= Lê Khắc Xương =

Lê Khắc Xương (黎克昌, 1440 – 1476) was a prince of the Lê dynasty in Vietnam. He was the second prince of Emperor Lê Thái Tông, also elder brother of Emperor Lê Nhân Tông, and Emperor Lê Thánh Tông. He was given the title Cung vương (恭王, "Reverent Prince").

==Biography==
Born in 1440, as a son of Emperor Lê Thái Tông and Lady Bùi thị of Đậu Liêu Bùi clan. His maternal grandfather is Bùi Cầm Hổ, one official in era of Emperor Lê Thái Tổ.

In Thiên Hưng Coup in 1460, Prince Lê Nghi Dân killed Emperor Lê Nhân Tông and then became the fourth emperor of Lê dynasty with the name of Thiên Hưng Đế, but after 8 months of his reign, he was disposed by a group of officials – notably Lê Lăng, Nguyễn Xí, Đinh Liệt. Officials who launched the coup wanted to put Prince Lê Khắc Xương to the throne, but he refused. Therefore, the youngest Prince Lê Tư Thành became the next ruler, Emperor Lê Thánh Tông.

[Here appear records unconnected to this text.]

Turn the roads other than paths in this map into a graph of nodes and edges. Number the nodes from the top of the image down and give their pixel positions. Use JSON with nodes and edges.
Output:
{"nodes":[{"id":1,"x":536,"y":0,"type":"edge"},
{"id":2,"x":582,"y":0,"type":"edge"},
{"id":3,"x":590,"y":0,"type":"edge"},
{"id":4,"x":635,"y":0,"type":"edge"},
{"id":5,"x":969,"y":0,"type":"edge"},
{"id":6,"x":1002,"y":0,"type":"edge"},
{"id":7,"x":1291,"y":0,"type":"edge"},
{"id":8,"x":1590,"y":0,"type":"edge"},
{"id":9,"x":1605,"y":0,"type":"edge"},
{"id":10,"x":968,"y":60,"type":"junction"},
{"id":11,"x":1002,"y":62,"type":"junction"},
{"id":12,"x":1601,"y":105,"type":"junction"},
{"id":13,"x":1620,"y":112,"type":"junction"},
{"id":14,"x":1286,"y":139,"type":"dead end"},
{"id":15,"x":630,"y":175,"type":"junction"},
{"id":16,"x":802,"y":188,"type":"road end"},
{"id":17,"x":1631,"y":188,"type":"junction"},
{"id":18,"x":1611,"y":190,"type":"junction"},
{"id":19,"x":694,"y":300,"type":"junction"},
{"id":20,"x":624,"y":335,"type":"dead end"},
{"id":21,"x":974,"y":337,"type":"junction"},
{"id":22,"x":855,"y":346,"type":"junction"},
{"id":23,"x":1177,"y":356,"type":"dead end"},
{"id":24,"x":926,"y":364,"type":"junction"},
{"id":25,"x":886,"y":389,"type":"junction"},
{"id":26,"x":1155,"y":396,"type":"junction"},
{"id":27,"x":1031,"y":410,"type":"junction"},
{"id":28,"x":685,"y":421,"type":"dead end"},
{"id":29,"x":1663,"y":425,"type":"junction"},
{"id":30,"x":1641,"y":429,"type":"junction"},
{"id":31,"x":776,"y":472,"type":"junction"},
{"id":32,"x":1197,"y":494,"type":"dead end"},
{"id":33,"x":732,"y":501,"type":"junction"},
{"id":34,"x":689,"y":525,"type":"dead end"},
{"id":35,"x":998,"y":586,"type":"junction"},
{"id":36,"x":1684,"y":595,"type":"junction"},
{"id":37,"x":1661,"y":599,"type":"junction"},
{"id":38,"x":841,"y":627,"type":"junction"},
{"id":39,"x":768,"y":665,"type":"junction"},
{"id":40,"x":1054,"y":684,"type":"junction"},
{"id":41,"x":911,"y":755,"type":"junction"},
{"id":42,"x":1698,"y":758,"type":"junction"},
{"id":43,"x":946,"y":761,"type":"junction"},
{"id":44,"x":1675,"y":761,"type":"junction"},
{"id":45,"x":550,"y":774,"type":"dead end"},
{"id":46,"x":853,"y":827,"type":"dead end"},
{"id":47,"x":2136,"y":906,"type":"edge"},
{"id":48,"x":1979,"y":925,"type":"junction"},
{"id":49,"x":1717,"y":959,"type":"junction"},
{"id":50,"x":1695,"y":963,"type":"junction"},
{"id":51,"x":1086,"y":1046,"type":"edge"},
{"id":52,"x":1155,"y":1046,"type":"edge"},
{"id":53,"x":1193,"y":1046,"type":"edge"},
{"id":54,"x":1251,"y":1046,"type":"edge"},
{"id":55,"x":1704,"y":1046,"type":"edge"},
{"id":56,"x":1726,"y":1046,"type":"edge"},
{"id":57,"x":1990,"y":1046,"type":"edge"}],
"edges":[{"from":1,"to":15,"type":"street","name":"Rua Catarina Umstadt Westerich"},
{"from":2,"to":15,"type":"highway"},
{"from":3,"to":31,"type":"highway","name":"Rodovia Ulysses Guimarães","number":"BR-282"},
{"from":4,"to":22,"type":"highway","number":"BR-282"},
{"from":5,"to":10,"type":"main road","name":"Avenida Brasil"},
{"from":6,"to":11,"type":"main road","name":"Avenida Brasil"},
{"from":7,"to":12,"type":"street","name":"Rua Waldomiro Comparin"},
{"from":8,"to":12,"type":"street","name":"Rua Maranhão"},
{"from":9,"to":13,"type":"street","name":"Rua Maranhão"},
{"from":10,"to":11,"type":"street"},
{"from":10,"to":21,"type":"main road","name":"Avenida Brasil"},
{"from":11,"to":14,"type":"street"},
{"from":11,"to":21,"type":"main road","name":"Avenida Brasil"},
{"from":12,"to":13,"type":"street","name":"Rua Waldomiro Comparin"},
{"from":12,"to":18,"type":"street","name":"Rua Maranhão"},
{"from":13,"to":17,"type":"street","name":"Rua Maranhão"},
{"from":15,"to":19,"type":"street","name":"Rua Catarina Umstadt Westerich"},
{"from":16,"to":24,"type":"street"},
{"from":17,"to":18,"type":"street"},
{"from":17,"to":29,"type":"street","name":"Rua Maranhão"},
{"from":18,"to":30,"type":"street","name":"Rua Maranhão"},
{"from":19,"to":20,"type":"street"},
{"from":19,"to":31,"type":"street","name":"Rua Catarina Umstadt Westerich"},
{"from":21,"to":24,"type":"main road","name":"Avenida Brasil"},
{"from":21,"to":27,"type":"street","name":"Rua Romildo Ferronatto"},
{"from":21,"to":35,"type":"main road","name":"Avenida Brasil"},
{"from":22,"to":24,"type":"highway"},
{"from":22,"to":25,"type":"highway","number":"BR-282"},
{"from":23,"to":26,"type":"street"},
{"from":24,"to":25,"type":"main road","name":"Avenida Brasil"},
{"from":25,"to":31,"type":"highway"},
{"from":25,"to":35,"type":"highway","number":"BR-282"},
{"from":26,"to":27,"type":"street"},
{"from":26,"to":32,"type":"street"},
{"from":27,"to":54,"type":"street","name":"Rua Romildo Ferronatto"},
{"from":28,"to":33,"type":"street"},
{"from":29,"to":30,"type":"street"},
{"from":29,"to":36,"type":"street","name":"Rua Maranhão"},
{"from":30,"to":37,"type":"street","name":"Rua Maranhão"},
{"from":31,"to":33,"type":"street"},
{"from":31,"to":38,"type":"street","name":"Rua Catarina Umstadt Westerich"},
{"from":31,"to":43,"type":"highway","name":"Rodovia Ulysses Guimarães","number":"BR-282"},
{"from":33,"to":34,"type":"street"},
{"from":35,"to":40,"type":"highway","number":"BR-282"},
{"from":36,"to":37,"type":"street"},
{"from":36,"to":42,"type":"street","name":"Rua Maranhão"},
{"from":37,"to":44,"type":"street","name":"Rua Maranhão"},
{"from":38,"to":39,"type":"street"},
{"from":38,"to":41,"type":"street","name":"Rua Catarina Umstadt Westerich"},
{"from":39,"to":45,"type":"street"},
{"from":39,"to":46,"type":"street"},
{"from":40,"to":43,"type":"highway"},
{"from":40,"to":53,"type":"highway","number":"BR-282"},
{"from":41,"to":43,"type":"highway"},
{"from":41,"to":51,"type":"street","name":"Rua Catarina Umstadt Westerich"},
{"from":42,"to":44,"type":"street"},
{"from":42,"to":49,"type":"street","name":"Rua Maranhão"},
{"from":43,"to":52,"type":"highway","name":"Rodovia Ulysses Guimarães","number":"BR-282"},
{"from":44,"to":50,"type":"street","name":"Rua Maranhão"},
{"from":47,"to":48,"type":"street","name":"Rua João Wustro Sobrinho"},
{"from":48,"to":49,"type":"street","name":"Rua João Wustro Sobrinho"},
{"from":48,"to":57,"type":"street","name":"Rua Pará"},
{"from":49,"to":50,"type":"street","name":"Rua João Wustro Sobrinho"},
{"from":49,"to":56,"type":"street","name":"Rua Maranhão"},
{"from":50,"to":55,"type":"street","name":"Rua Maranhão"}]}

However, during the early time of his reign, Emperor Lê Thánh Tông started to worry about his elder brother who should have been the real king, not him. He killed the official Lê Lăng, one of main leaders of coup, and drove Prince Lê Khắc Xương to suicide. Prince Lê Khắc Xương died in 1476 in Đông Kinh. His children were not allowed to keep the family name of the royal court as Lê, and all were requested to change their clan name to Bùi of their grandmother.